2.2.4. Aspek-aspek Konsep Diri Aspek konsep diri menurut pandangan Berzonsky (dalam Burns, 1993) terdiri atas: a. Aspek fisik; meliputi penilaian individu terhadap segala sesuatu yang dimilikinya. b. Aspek sosial; meliputi bagaimana peranan sosial yang dimainkan oleh individu dan sejauhmana penilaian terhadap kerjanya. c. Aspek moral; meliputi nilai-nilai dan prinsip-prinsip yang memberi arti dan arah bagi kehidupan seseorang. d.
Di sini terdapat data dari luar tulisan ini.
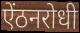
ऐंठनरोधीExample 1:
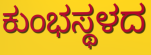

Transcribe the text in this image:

ಕುಂಭಸ್ಥಳದ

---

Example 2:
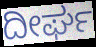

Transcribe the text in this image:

ದೀರ್ಘ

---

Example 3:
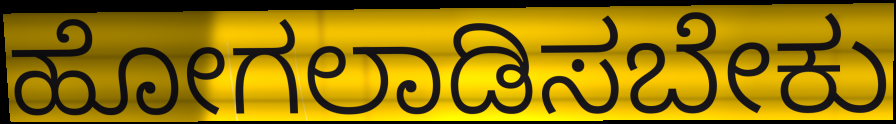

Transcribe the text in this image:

ಹೋಗಲಾಡಿಸಬೇಕು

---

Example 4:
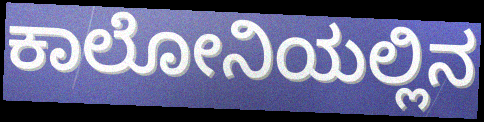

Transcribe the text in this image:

ಕಾಲೋನಿಯಲ್ಲಿನ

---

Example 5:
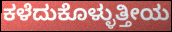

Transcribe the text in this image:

ಕಳೆದುಕೊಳ್ಳುತ್ತೀಯ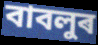
বাবলুৰ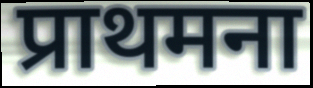
प्राथमना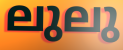
ലുലു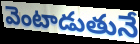
వెంటాడుతునే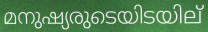
മനുഷ്യരുടെയിടയില്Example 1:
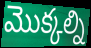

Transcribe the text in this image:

మొక్కల్ని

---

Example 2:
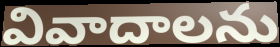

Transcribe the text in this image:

వివాదాలను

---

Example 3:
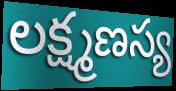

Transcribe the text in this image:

లక్ష్మణస్య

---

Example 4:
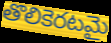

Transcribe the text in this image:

తొలికెరటమై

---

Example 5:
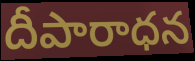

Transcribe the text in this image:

దీపారాధనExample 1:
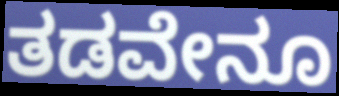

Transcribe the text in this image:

ತಡವೇನೂ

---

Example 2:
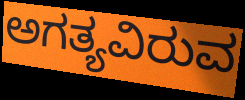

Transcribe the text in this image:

ಅಗತ್ಯವಿರುವ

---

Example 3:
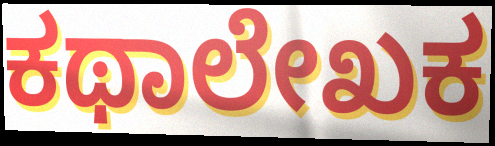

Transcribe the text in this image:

ಕಥಾಲೇಖಕ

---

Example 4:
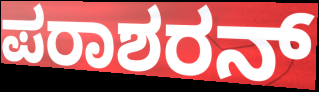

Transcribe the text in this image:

ಪರಾಶರನ್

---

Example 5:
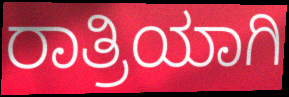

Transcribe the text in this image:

ರಾತ್ರಿಯಾಗಿ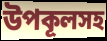
উপকূলসহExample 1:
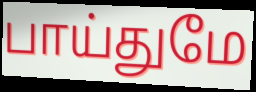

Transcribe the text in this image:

பாய்துமே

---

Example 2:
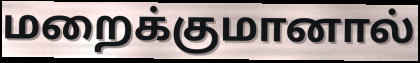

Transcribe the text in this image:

மறைக்குமானால்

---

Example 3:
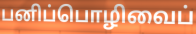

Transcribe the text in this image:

பனிப்பொழிவைப்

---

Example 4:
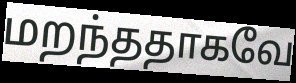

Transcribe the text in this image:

மறந்ததாகவே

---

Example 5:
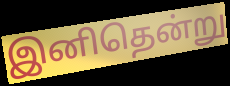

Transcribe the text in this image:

இனிதென்றுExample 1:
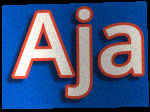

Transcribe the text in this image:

Aja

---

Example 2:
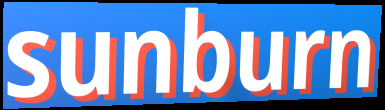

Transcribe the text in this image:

sunburn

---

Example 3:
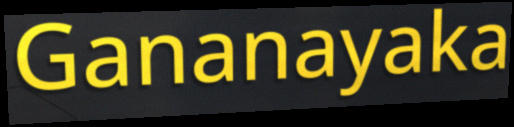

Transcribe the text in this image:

Gananayaka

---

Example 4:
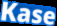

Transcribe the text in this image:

Kase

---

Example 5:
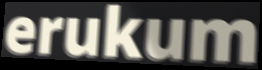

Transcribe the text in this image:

erukumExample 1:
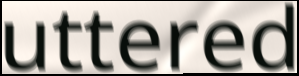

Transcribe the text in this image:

uttered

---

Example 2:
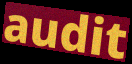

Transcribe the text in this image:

audit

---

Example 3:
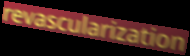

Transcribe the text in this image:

revascularization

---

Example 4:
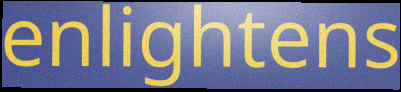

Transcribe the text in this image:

enlightens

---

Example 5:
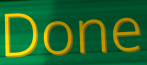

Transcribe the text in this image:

Done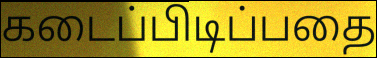
கடைப்பிடிப்பதைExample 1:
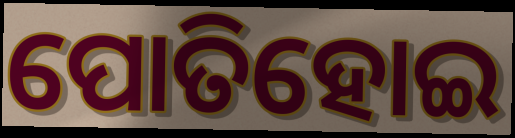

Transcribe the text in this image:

ପୋତିହୋଇ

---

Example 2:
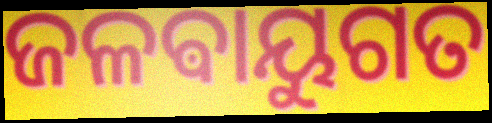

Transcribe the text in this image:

ଜଳଵାୟୁଗତ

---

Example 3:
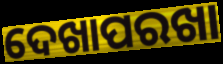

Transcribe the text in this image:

ଦେଖାପରଖା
Aspek psikis; meliputi pikiran, perasaan dan sikap individu terhadap dirinya sendiri.
15
2.3.
Penelitian yang Relevan Maharani (2005) yang menunjukkan rata-rata konsep diri anak asuh di
panti asuhan Wira Adi Karya Ungaran mencapai 67,34% dan termasuk kategori cukup baik. Rata-rata kemandirian anak asuh mencapai 64,42% dan termasuk kategori cukup baik pula. Hasil analisa Spearman Rank diperoleh koefisien korelasi sebesar 0,6106. Uji keberartian Koefisien Korelasi dengan uji z diperoleh Zhitung = 5,43> Ztabel = 1,96 yang berarti ada hubungan yang signifikan antara konsep diri dengan kemandirian pada anak asuh angkatan 1 di Panti Asuhan Wira Adi Karya Ungaran Tahun 2005. Herawati (2009) yang menunjukkan bahwa tidak ada hubungan yang signifikan antara kemandirian aktivitas dasar sehari-hari dengan konsep diri lansia di Desa Bangunjiwo Kasihan Bantul Yogyakarta yang ditunjukkan bahwa sebagian lansia memiliki kemandirian aktifitas dasar sehari-hari dalam kategori mandiri sebanyak 80 responden dengan prosentase (90,3%) dan konsep diri lansia terbanyak termasuk dalam kategori tinggi yaitu 68 responden (73,1%) dengan nilai signifikansi (p)=0,445 dan nilai koefisienya (r)=0,12.
2.4.
Hipotesis Hipotesis yang diajukan dalam penelitian ini adalah ada hubungan yang
signifikan antara konsep diri dengan kemandirian mahasiswa Bimbingan dan Konseling angkatan 2009 dan 2010 di Universitas Kristen Satya Wacana Salatiga.